A slow moving version of Twitter: always hand write your tweets before sending them.
Bright idea? Write it down, photograph it, transcribe it, then (and only then) post to the network.
It’s OK to wait quite a long time between initial idea and eventual posting. This also works for blog postings, or at least it should. Twitter happens to make it easy to do in one step for short posts.
How will lunch work on Thursday at a new place? (A2B3 lost its regular restaurant, Eastern Accents, and we’re meeting at Conor O’Neill’s instead.) Caroline is manager.
What do you want to have stored up so that you can respond quickly to something new after having already thought through it at leisure?
How important is the drawing? (Very.)
Can you focus on something long enough to make it worthwhile to construct a lengthy effort to assemble media to support it?
Adam Grant’s book Give and Take. Jerry Davis is interviewed. Look in the March 31 NY Times Magazine.
Suggest it at the Ann Arbor District Library once I get online. It’s too hard to fill out the suggestion form from my teeny tiny phone screen.
Jerry Michalski suggesting a similar piece on “bursting vs plodding” and the benefits of each, written by Steve Pavlina.
I’m listening to electronica by Valdis Krebs.
“I think Buddha is one line of work.”
Tasks to take on at the end of filling up a paper notebook.
Read through the whole thing, copying out the good parts. There are bound to be enough good parts that you want to save and remember some of them, and scanning them in is one way to preserve the rough qualities. Retyping a clean copy with additional notes inspired by the original is another way to manage that same task.
Consider shredding the bad parts. Forgetting is as important as remembering, and you can channel 15 minutes of Discardia by getting rid of junk that is just taking up space. Of course this is a horror if it’s a true laboratory notebook, but I’m not going to make that assumption.

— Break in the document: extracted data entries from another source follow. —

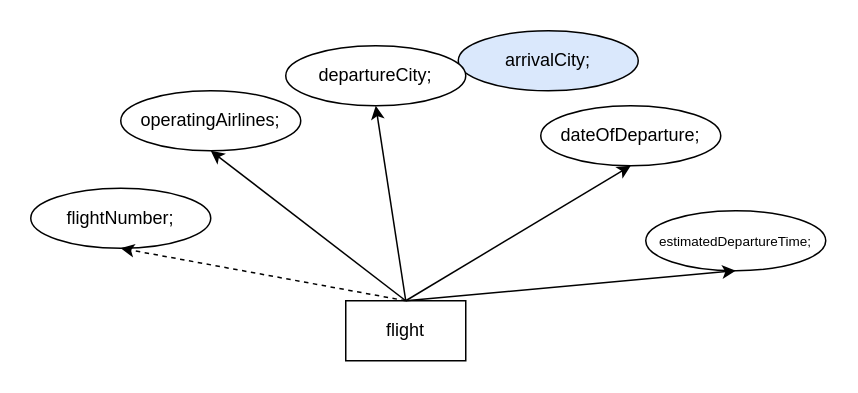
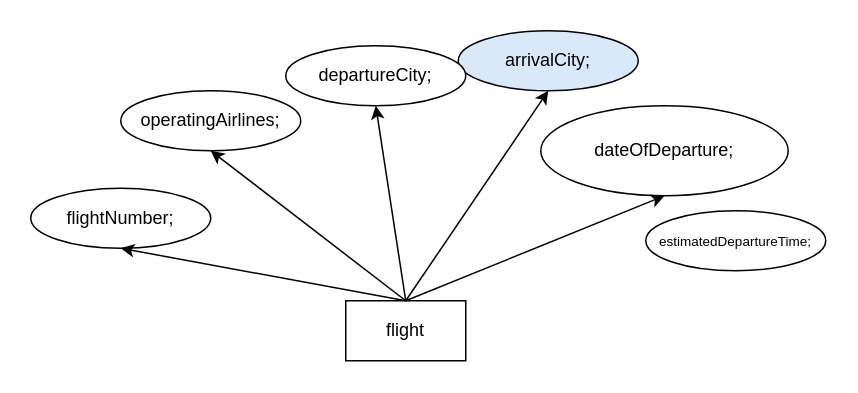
  <mxCell id="0" />
  <mxCell id="1" parent="0" />
  <mxCell id="2" value="flight" style="rounded=0;whiteSpace=wrap;html=1;" vertex="1" parent="1"><mxGeometry x="230" y="200" width="80" height="40" as="geometry" /></mxCell>
  <mxCell id="3" value="&lt;font style=&quot;font-size: 9px;&quot;&gt;estimatedDepartureTime;&lt;/font&gt;" style="ellipse;whiteSpace=wrap;html=1;" vertex="1" parent="1"><mxGeometry x="430" y="140" width="120" height="40" as="geometry" /></mxCell>
- <mxCell id="4" value="" style="endArrow=classic;html=1;rounded=0;exitX=0.5;exitY=0;exitDx=0;exitDy=0;entryX=0.5;entryY=1;entryDx=0;entryDy=0;" edge="1" parent="1" source="2" target="3"><mxGeometry width="50" height="50" relative="1" as="geometry"><mxPoint x="250" y="180" as="sourcePoint" /><mxPoint x="300" y="130" as="targetPoint" /></mxGeometry></mxCell>
  <mxCell id="5" value="arrivalCity;" style="ellipse;whiteSpace=wrap;html=1;fillColor=#dae8fc;" vertex="1" parent="1"><mxGeometry x="305" width="120" height="40" as="geometry" y="20" /></mxCell>
+ <mxCell id="6" value="" style="endArrow=classic;html=1;rounded=0;exitX=0.5;exitY=0;exitDx=0;exitDy=0;entryX=0.5;entryY=1;entryDx=0;entryDy=0;" edge="1" target="5" parent="1" source="2"><mxGeometry width="50" height="50" relative="1" as="geometry"><mxPoint x="200" y="200" as="sourcePoint" /><mxPoint x="230" y="130" as="targetPoint" /></mxGeometry></mxCell>
  <mxCell id="7" value="flightNumber;" style="ellipse;whiteSpace=wrap;html=1;" vertex="1" parent="1"><mxGeometry x="20" y="125" width="120" height="40" as="geometry" /></mxCell>
- <mxCell id="8" value="" style="endArrow=classic;html=1;rounded=0;exitX=0.5;exitY=0;exitDx=0;exitDy=0;entryX=0.5;entryY=1;entryDx=0;entryDy=0;dashed=1;" edge="1" target="7" parent="1" source="2"><mxGeometry width="50" height="50" relative="1" as="geometry"><mxPoint x="150" y="250" as="sourcePoint" /><mxPoint x="180" y="180" as="targetPoint" /></mxGeometry></mxCell>
+ <mxCell id="8" value="" style="endArrow=classic;html=1;rounded=0;exitX=0.5;exitY=0;exitDx=0;exitDy=0;entryX=0.5;entryY=1;entryDx=0;entryDy=0;" edge="1" target="7" parent="1" source="2"><mxGeometry width="50" height="50" relative="1" as="geometry"><mxPoint x="150" y="250" as="sourcePoint" /><mxPoint x="180" y="180" as="targetPoint" /></mxGeometry></mxCell>
  <mxCell id="9" value="operatingAirlines;" style="ellipse;whiteSpace=wrap;html=1;" vertex="1" parent="1"><mxGeometry x="80" y="60" width="120" height="40" as="geometry" /></mxCell>
  <mxCell id="10" value="" style="endArrow=classic;html=1;rounded=0;exitX=0.5;exitY=0;exitDx=0;exitDy=0;entryX=0.5;entryY=1;entryDx=0;entryDy=0;" edge="1" target="9" parent="1" source="2"><mxGeometry width="50" height="50" relative="1" as="geometry"><mxPoint x="110" y="175" as="sourcePoint" /><mxPoint x="140" y="105" as="targetPoint" /></mxGeometry></mxCell>
  <mxCell id="11" value="departureCity;" style="ellipse;whiteSpace=wrap;html=1;" vertex="1" parent="1"><mxGeometry x="190" y="30" width="120" height="40" as="geometry" /></mxCell>
  <mxCell id="12" value="" style="endArrow=classic;html=1;rounded=0;entryX=0.5;entryY=1;entryDx=0;entryDy=0;" edge="1" target="11" parent="1"><mxGeometry width="50" height="50" relative="1" as="geometry"><mxPoint x="270" y="200" as="sourcePoint" /><mxPoint x="275" y="50" as="targetPoint" /></mxGeometry></mxCell>
- <mxCell id="13" value="dateOfDeparture;" style="ellipse;whiteSpace=wrap;html=1;" vertex="1" parent="1"><mxGeometry x="360" y="70" width="120" height="40" as="geometry" /></mxCell>
+ <mxCell id="13" value="dateOfDeparture;" style="ellipse;whiteSpace=wrap;html=1;" vertex="1" parent="1"><mxGeometry x="360" y="70" width="165" height="60" as="geometry" /></mxCell>
  <mxCell id="14" value="" style="endArrow=classic;html=1;rounded=0;entryX=0.5;entryY=1;entryDx=0;entryDy=0;" edge="1" target="13" parent="1"><mxGeometry width="50" height="50" relative="1" as="geometry"><mxPoint x="270" y="200" as="sourcePoint" /><mxPoint x="450" y="90" as="targetPoint" /></mxGeometry></mxCell>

Compile an index of names. Figuring out who you were thinking of along the way is at least as interesting to methodically review as what you were thinking about, since the review process may be as simple as reconnecting with someone who sparked a great idea but with whom you haven’t had that conversation.

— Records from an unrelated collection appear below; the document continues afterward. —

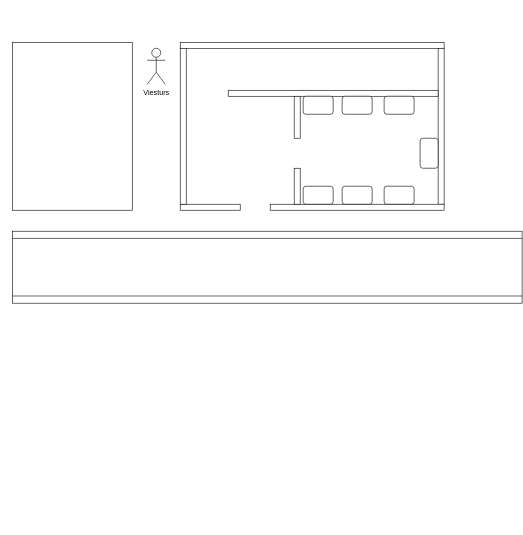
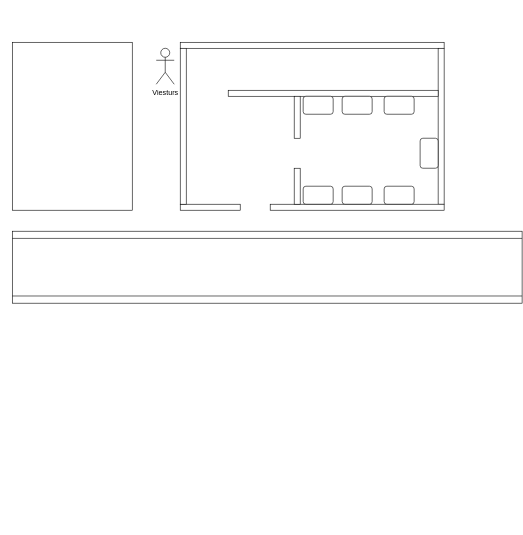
  <mxCell id="0" />
  <mxCell id="1" parent="0" />
  <mxCell id="2" value="" style="rounded=0;whiteSpace=wrap;html=1;" vertex="1" parent="1"><mxGeometry x="300" y="70" width="440" height="10" as="geometry" /></mxCell>
  <mxCell id="3" value="" style="rounded=0;whiteSpace=wrap;html=1;" vertex="1" parent="1"><mxGeometry x="300" y="340" width="100" height="10" as="geometry" /></mxCell>
  <mxCell id="4" value="" style="rounded=0;whiteSpace=wrap;html=1;" vertex="1" parent="1"><mxGeometry x="300" y="80" width="10" height="260" as="geometry" /></mxCell>
  <mxCell id="5" value="" style="rounded=0;whiteSpace=wrap;html=1;" vertex="1" parent="1"><mxGeometry x="730" y="80" width="10" height="260" as="geometry" /></mxCell>
  <mxCell id="6" value="" style="rounded=0;whiteSpace=wrap;html=1;" vertex="1" parent="1"><mxGeometry x="380" y="150" width="350" height="10" as="geometry" /></mxCell>
  <mxCell id="7" value="" style="rounded=0;whiteSpace=wrap;html=1;" vertex="1" parent="1"><mxGeometry x="450" y="340" width="290" height="10" as="geometry" /></mxCell>
  <mxCell id="8" value="" style="rounded=0;whiteSpace=wrap;html=1;" vertex="1" parent="1"><mxGeometry y="70" width="200" height="280" as="geometry" x="20" /></mxCell>
  <mxCell id="9" value="" style="shape=process;whiteSpace=wrap;html=1;backgroundOutline=1;rotation=90;" vertex="1" parent="1"><mxGeometry x="385" y="20" width="120" height="850" as="geometry" /></mxCell>
  <mxCell id="10" value="" style="rounded=1;whiteSpace=wrap;html=1;rotation=-180;" vertex="1" parent="1"><mxGeometry x="505" y="160" width="50" height="30" as="geometry" /></mxCell>
  <mxCell id="11" value="" style="rounded=0;whiteSpace=wrap;html=1;" vertex="1" parent="1"><mxGeometry x="490" y="280" width="10" height="60" as="geometry" /></mxCell>
  <mxCell id="12" value="" style="rounded=0;whiteSpace=wrap;html=1;" vertex="1" parent="1"><mxGeometry x="490" y="160" width="10" height="70" as="geometry" /></mxCell>
  <mxCell id="13" value="" style="rounded=1;whiteSpace=wrap;html=1;rotation=-180;" vertex="1" parent="1"><mxGeometry x="505" y="310" width="50" height="30" as="geometry" /></mxCell>
  <mxCell id="14" value="" style="rounded=1;whiteSpace=wrap;html=1;rotation=-180;" vertex="1" parent="1"><mxGeometry x="570" y="310" width="50" height="30" as="geometry" /></mxCell>
  <mxCell id="15" value="" style="rounded=1;whiteSpace=wrap;html=1;rotation=-180;" vertex="1" parent="1"><mxGeometry x="640" y="310" width="50" height="30" as="geometry" /></mxCell>
  <mxCell id="16" value="" style="rounded=1;whiteSpace=wrap;html=1;rotation=-180;" vertex="1" parent="1"><mxGeometry x="570" y="160" width="50" height="30" as="geometry" /></mxCell>
  <mxCell id="17" value="" style="rounded=1;whiteSpace=wrap;html=1;rotation=-180;" vertex="1" parent="1"><mxGeometry x="640" y="160" width="50" height="30" as="geometry" /></mxCell>
  <mxCell id="18" value="" style="rounded=1;whiteSpace=wrap;html=1;rotation=-90;" vertex="1" parent="1"><mxGeometry x="690" y="240" width="50" height="30" as="geometry" /></mxCell>
- <mxCell id="19" value="Viesturs" style="shape=umlActor;verticalLabelPosition=bottom;verticalAlign=top;html=1;outlineConnect=0;" vertex="1" parent="1"><mxGeometry x="245" y="80" width="30" height="60" as="geometry" /></mxCell>
+ <mxCell id="19" value="Viesturs" style="shape=umlActor;verticalLabelPosition=bottom;verticalAlign=top;html=1;outlineConnect=0;" vertex="1" parent="1"><mxGeometry x="260" y="80" width="30" height="60" as="geometry" /></mxCell>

Identify a suitable visual design for a new notebook. Figure out how to be inspired by the blank page again, and use a design that matches something that causes you to start the page full of ideas. A blank page can be more constraining than one that has some structure already filled in, and a great page layout can be inspiring.
Figure out what it is that you will be carrying with you every day. The only way to fill a notebook is to have it handy. Don’t allow it to go unused simply because it isn’t there, or because you don’t have a pen or pencil always within reach.
The original of this was 5 short lines, and it got longer in the process of writing for the net. It also made me want to discard things in order to leave room for more conversation.